=== TEXTAUSZUG ===
# # #

Der zweite Link ist offziell.


----------



## PELLE (15. Mai 2006)

deathbyaclown hat gesagt.:
			
		

> google nach Regex / Regular Expressions suchen
> 
> z.b. http://www.javaregex.com/
> http://java.sun.com/docs/books/tutorial/extra/regex/index.html



ähm mir hat jemand gesagt das kann ich genau so mit replace methode machen von String klasse...

replace("zieltext", "quelltext");

so nun habe ich in einer JTArea-instanz gennant "infoBereich" den Platzhalter "$name$" z.B. !

und der quelltext befindet sich in einer variablen genannt "nameNeu" !


replace("zieltext", "quelltext");

zieltext ist = "$name$"
quelltext ist = nameNeu

und instanz ist = infoBereich

wie wäre nun die replace methode auf die JTA-instanz bezogen? Ich meine replace geht da nur auf ein String und hat mit JTA nix zu tun...also müsste ich auf alle fälle die position des "$name$" suchen und dann wirds wieder komplizierter... aber mit regex geht das? einfach sagen suche den ausdruck "$name$" in der JTA-instanz und ersetze mit der variablen "nameNeu" ??

# # #

(Quizfragen zu Diagrammen)

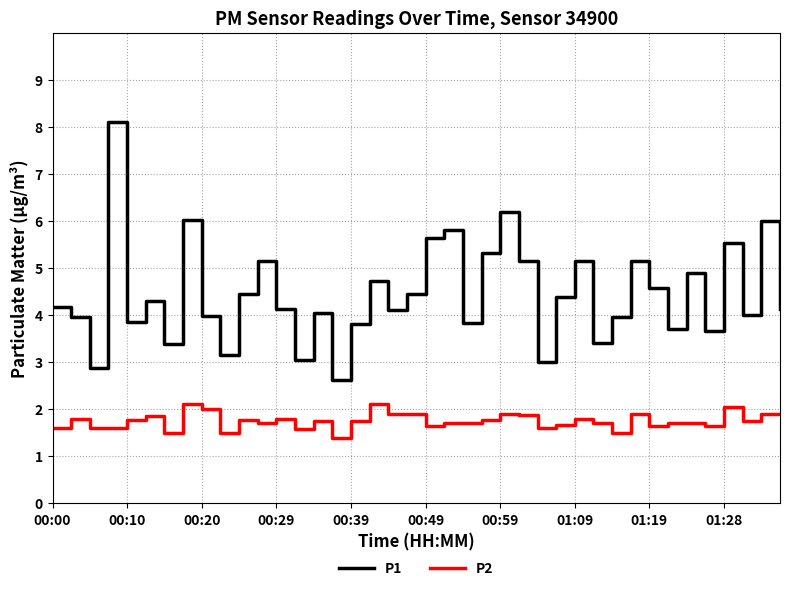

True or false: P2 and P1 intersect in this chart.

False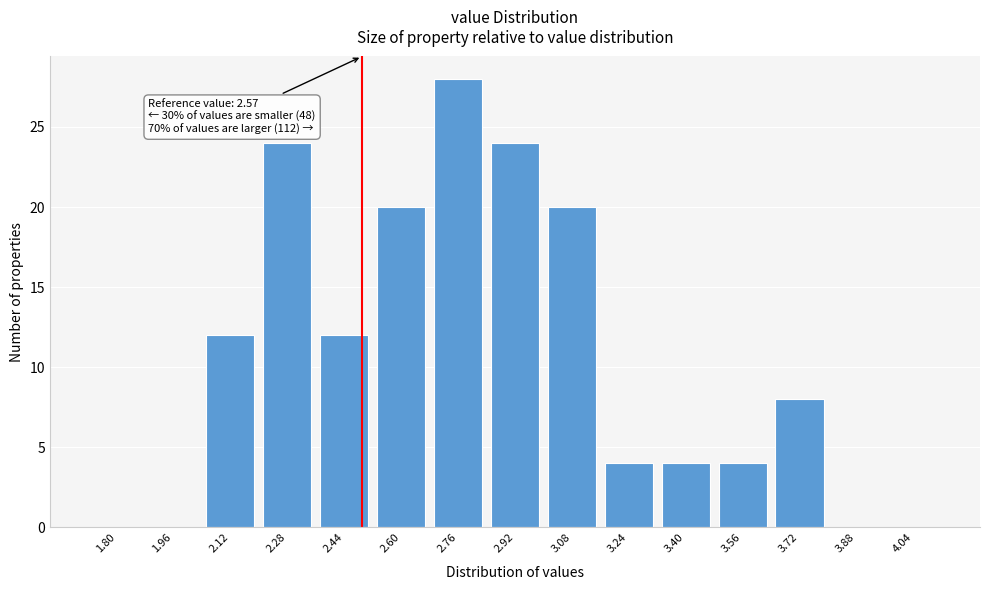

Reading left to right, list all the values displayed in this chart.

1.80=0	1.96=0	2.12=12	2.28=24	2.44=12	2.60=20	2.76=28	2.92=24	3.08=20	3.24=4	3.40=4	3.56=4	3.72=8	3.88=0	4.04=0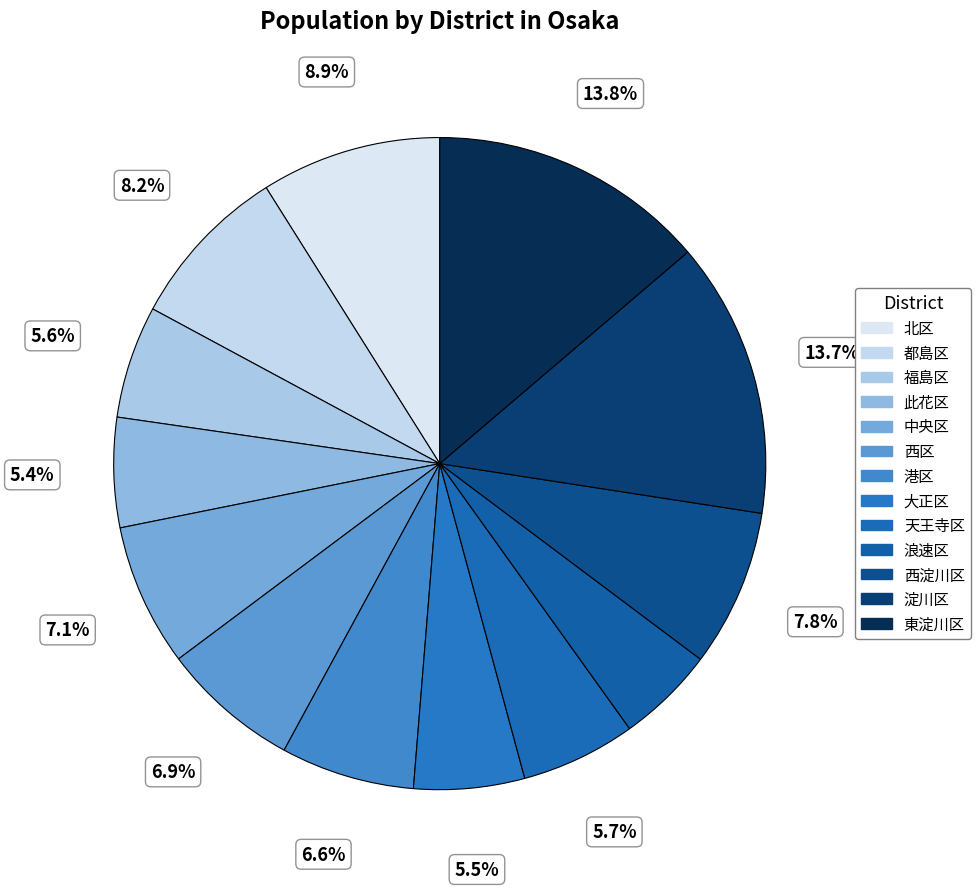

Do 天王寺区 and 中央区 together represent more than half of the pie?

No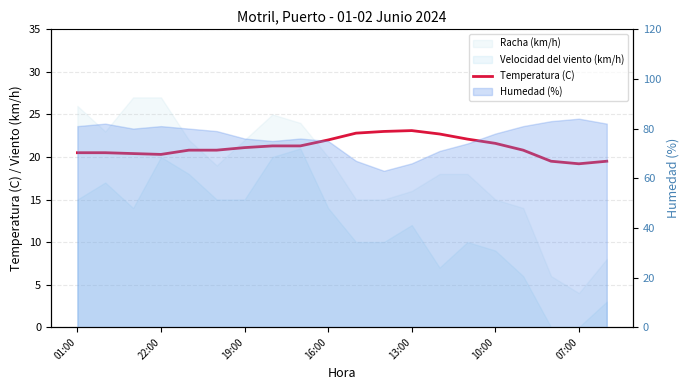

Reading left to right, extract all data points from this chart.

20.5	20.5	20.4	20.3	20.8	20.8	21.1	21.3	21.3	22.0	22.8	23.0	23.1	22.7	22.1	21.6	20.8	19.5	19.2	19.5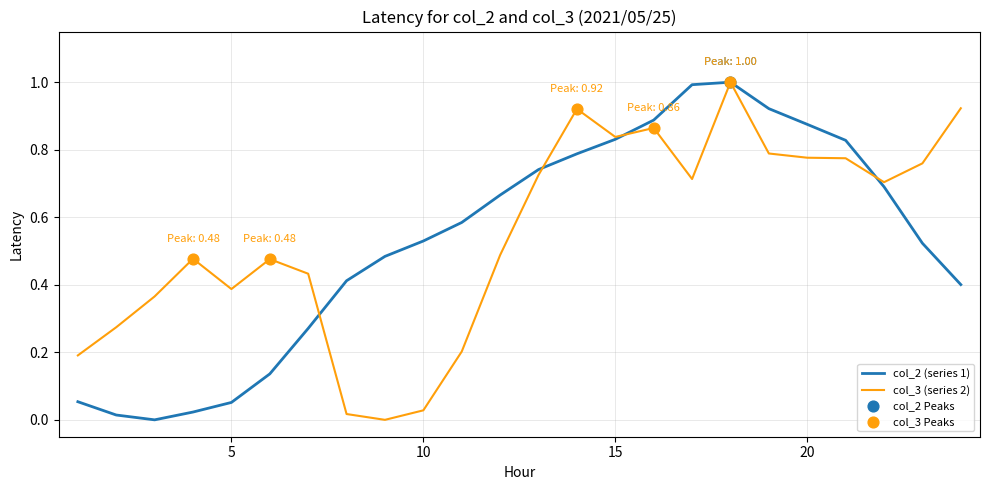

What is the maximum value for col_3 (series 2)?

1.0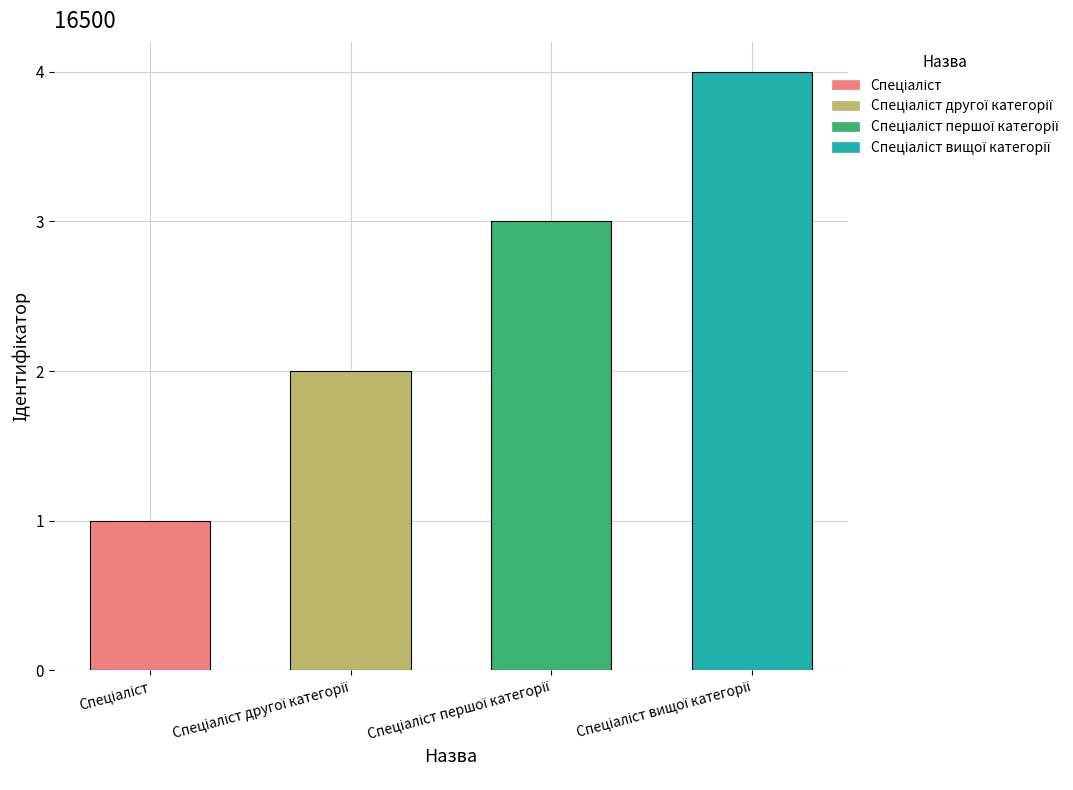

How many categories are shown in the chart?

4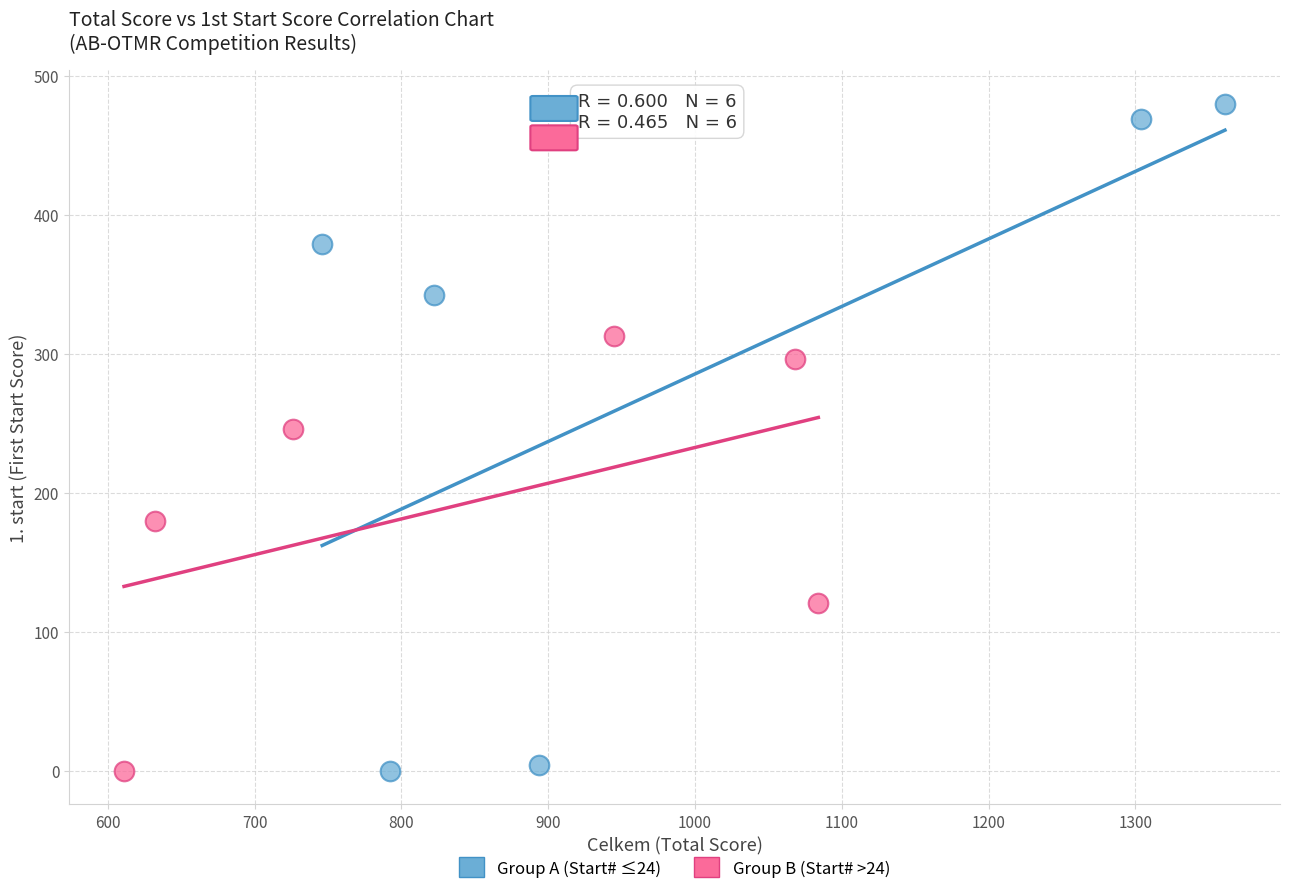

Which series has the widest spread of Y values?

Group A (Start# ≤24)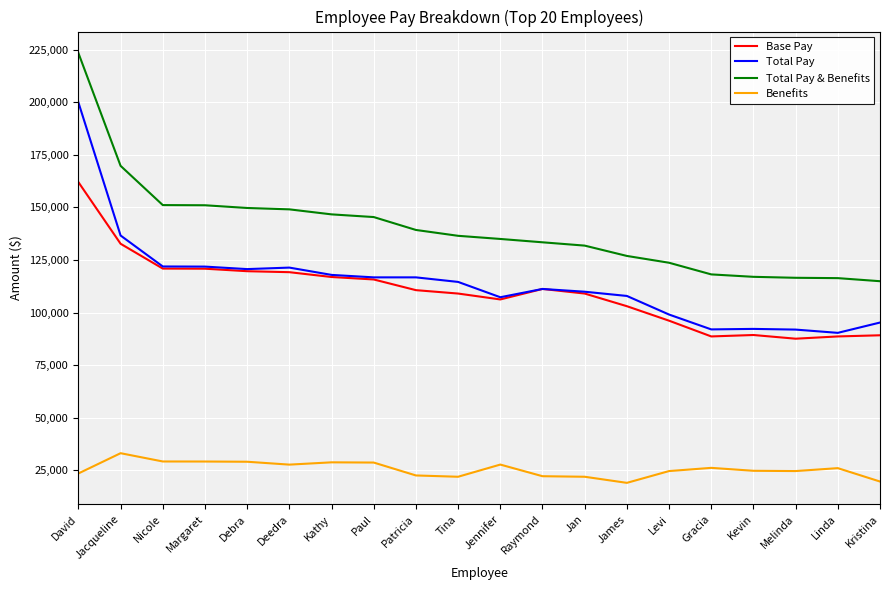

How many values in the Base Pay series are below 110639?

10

# # #

=== AUFGABE ===
Wie heißt laut dem Forumsbeitrag die Variable, in der sich der Quelltext befindet? Die Daten sind vom Textauszug unabhängiges Material.

=== LÖSUNG ===
Die Variable heißt „nameNeu“.